Colon and rectal cancers are frequently combined in clinical and experimental setting, as these cancer types appeared to be very similar on genomic level (Frattini et al, 2004; Cancer Genome Atlas Network, 2012). However, whether colon and rectal cancers should be considered as a single entity has often been debated. In the present study, high EGFR expression was associated with poor OS of colon cancer patients but not rectal cancer patients. This lack of prognostic value in rectal cancer patients may be explained by alteration differences in rectal cancer of genes influencing the EGFR/PI3K axis, such as PTEN, of which it has been shown that these affect survival of rectal cancer patients, but are not associated with survival in colon cancer patients (Bohn et al, 2013). PTGS2 expression was associated with poor survival in both colon and rectal cancer patients.

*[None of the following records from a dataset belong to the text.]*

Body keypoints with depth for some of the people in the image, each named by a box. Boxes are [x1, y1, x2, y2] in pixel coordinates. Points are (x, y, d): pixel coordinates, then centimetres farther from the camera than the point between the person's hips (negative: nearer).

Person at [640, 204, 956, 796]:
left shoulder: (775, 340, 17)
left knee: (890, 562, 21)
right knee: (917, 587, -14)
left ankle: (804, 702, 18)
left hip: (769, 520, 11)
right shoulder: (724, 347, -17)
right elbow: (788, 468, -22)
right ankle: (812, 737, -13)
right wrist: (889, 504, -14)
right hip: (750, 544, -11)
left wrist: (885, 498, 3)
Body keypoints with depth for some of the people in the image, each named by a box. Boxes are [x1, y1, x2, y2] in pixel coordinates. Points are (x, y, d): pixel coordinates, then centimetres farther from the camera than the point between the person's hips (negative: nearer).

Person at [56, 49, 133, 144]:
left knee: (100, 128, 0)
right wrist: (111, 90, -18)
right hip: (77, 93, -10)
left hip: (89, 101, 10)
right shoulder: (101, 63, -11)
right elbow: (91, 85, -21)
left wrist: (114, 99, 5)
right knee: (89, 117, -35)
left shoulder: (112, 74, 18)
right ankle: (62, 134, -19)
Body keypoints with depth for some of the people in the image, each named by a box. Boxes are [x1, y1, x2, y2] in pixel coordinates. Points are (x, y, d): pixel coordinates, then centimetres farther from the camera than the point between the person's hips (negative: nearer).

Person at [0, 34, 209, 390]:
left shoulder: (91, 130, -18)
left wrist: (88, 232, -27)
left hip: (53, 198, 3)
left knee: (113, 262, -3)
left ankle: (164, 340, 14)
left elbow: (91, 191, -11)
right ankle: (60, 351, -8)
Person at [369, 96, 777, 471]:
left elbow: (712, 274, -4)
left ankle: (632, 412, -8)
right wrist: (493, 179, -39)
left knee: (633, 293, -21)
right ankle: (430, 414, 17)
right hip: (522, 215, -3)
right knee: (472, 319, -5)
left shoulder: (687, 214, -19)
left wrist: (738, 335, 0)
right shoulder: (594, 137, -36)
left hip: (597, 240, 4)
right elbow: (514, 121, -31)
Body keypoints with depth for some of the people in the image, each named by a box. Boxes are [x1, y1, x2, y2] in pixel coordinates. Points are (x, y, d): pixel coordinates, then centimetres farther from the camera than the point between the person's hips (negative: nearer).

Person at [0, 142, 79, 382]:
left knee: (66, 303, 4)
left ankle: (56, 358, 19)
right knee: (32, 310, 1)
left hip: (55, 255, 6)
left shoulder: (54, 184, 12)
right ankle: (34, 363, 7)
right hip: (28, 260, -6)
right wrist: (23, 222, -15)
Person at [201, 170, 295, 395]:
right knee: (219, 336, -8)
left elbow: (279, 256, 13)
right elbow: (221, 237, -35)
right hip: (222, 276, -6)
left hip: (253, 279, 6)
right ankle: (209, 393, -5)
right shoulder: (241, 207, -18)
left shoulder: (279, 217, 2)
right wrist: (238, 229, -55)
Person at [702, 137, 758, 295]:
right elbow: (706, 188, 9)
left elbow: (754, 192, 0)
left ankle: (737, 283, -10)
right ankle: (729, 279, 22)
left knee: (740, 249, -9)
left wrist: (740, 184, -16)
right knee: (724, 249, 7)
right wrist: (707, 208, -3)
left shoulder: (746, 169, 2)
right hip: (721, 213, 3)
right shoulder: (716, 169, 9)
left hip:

We also examined the correlation of protein expression between primary CRC and corresponding CRCLM, as alterations present in the primary tumour are frequently also present in the corresponding metastases (Stange et al, 2010; Knijn et al, 2011). Although PTGS2 expression in CRCLM was correlated to its expression in patient-matched primary tumours (P=0.02), this was not the case for EGFR expression (P=0.51). Similar differences in EGFR expression between primary CRC and CRCLM have been reported by others and could be explained by an increase of genetic alterations commonly detected during tumour progression and metastasis (Diep et al, 2006; Yarom et al, 2010). The correlation between PTGS2 expression in primary CRC and CRCLM may indicate that protein levels in CRCLM are to a certain extent predetermined by molecular alterations present in the primary CRC. Although predicting PTGS2 expression in CRCLM from its expression in the corresponding primary tumour may seem appealing, one should be cautious as still 30.8% of PTGS2 expression scores of CRC-CRCLM pairs were discordant. The primary CRC-CRCLM correlation observed for PTGS2 expression, and the lack of it for EGFR expression, suggests that the role of PTGS2 expression in early colorectal carcinogenesis is more prominent than that of EGFR expression. This is in accordance with earlier findings that identify alterations of PTGS2 expression as early phase events and relate changes in EGFR expression to later stages of cancer development (Charalambous et al, 2003; Attolini et al, 2010).

In conclusion, EGFR and PTGS2 expressions are prognostic biomarkers for patients with resectable CRCLM, predominantly in patients not treated with systemic therapy. Further research is required to fully characterise the impact of these and other molecular alterations, such as mutation status of the predictive biomarkers KRAS, BRAF and PIK3CA (Tougeron et al, 2013), and establish optimal treatment for individual patients with CRCLM.